About us
Mission
To become the standard of excellence in biomedical research in the region, and through this, catalyze change leading to more research-based medicine in the healthcare system and improved population health.
Vision
The Institute will develop within the next ten years into one of the leading national biomedical research centers and will be widely recognized for the development and application of new models of principle-centered leadership in science.

Values
Pioneering spirit: To be innovative in our approaches to biomedical research as well as pioneer the establishment of collaborative strategies to achieve our highest priorities.
Team spirit: To adopt a synergistic approach that fully utilizes all capacities of a multidisciplinary team, in an environment based on trust, openness, respect and spirit of public service.
Goal oriented : Driving success by setting clear and compelling goals.
Passion for research: Discovering how the building blocks of life are involved in health and disease, without losing sight of the ethical dimension and the responsibility related to research.

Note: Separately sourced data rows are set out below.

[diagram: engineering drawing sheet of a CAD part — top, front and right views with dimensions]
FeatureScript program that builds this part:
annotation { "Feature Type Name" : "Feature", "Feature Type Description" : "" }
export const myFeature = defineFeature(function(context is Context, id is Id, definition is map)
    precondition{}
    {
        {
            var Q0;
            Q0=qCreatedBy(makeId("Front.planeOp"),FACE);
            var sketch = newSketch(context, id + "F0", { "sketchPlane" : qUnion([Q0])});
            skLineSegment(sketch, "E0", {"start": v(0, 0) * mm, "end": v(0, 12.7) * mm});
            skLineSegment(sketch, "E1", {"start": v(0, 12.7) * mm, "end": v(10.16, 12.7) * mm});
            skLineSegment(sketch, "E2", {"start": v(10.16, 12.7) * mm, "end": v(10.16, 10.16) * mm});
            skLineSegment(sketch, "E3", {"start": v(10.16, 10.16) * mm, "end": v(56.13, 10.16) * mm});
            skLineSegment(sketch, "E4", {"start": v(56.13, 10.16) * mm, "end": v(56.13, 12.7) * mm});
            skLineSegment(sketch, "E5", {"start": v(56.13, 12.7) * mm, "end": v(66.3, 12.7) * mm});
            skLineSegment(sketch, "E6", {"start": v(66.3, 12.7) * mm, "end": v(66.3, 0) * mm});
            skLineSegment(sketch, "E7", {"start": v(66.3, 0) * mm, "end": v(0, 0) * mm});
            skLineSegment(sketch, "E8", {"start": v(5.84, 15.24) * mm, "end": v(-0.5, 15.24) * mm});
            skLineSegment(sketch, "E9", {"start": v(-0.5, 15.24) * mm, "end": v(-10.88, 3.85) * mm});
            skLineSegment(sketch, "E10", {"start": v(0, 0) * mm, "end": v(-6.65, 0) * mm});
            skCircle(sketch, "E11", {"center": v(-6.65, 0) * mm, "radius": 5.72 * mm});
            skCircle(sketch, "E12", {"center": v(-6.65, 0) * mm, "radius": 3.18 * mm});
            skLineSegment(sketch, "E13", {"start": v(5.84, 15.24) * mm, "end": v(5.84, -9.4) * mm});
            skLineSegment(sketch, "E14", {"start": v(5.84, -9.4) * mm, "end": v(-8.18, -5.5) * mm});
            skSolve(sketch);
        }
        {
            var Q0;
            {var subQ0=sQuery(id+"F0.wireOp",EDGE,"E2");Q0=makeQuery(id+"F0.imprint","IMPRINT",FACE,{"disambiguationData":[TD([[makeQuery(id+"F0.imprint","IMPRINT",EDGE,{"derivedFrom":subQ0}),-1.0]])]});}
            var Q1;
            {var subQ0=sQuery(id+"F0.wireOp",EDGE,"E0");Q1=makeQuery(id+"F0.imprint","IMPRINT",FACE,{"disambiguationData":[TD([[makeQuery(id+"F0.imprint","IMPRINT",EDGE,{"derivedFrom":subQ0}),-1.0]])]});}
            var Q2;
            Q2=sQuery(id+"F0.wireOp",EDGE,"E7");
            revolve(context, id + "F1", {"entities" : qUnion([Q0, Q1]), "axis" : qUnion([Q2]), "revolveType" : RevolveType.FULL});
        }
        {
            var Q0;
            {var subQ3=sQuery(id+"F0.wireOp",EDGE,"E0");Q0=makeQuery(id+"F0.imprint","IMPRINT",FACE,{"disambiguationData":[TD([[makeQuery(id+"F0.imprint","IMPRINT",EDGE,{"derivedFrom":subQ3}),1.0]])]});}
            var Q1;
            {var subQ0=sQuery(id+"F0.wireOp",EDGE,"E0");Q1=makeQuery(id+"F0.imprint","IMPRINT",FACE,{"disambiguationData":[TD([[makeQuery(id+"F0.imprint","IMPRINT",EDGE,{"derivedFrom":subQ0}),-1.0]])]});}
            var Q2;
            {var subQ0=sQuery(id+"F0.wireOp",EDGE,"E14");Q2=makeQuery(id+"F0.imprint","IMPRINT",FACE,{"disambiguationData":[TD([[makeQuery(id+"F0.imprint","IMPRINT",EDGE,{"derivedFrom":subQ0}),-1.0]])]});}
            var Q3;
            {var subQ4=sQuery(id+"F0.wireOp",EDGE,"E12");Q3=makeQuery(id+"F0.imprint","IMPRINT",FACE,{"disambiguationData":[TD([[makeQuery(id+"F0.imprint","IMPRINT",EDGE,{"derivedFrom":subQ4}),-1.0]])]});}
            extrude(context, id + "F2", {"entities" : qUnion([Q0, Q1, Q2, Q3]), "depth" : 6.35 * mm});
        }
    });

Obtaining extraordinary results in a responsible manner.
Highest quality: Striving to encourage continuous improvement of people and research based on effective and principle- and value-oriented processes.
Foundation for the Center for Biomedicine
The decision of the provincial government n. 4718 of 15. December 2008 foresees the establishment of a biomedical research center in South Tyrol. Following the decision, the partners in charge of the establishment of this center - South Tyrolean Health Service and EURAC - have mandated the EURAC-Institute of Genetic Medicine to serve as foundation for this new center.
The aim of this new center is to work actively with both the healthy and disease populations in collaboration with the hospitals and primary care practices to develop resources that can be used to drive biomedical discovery processes aimed at identifying factors that contribute to disease and developing innovative ways to use this information to promote better healthcare and population health. In a "double translation" strategy, scientific findings from the population will pass through the molecular research labs for further insight into possible roles in disease, eventually being "translated" into clinical utility. Likewise, results from disease-based research will pass through the molecular labs and from there be translated into utility for prevention-oriented population medicine programs. Such a double-way translation strategy will hopefully continuously provide insight that can be used to improve, on a more personal level, programs of translational medicine leading to better disease diagnosis, treatment and prevention.

All research areas which are to be further developed by the new center, are already existing within the EURAC-Institute of Genetic Medicine. Besides the main research focus in genomics, the scientists already work in the fields of bioinformatics, cardiovascular medicine and neuromedicine. We will continue to develop and expand research in these areas to meet the goals of performing cutting edge biomedical research and thereby meet the changing medical needs of the population in the "omics" era. Current activities aimed at increasing our research capacity for biomedical projects include further population-based longitudinal studies in South Tyrol (CHRIS-Study: cooperative health research in South Tyrol) the continuation of the genetic-epidemiological research with existing cross-sectional data from the Vinschgau-valley (MICROS), the increased collection of case-control biosamples and the setup of a regional biobank in South Tyrol.
In addition to the existing groups at the Institute, we aim to establish a "translational research group" which should become the interface between individual research groups, hospitals, healthcare practices and the population, working on the principles of synergy and cooperation to help facilitate the double translation strategy outlined above.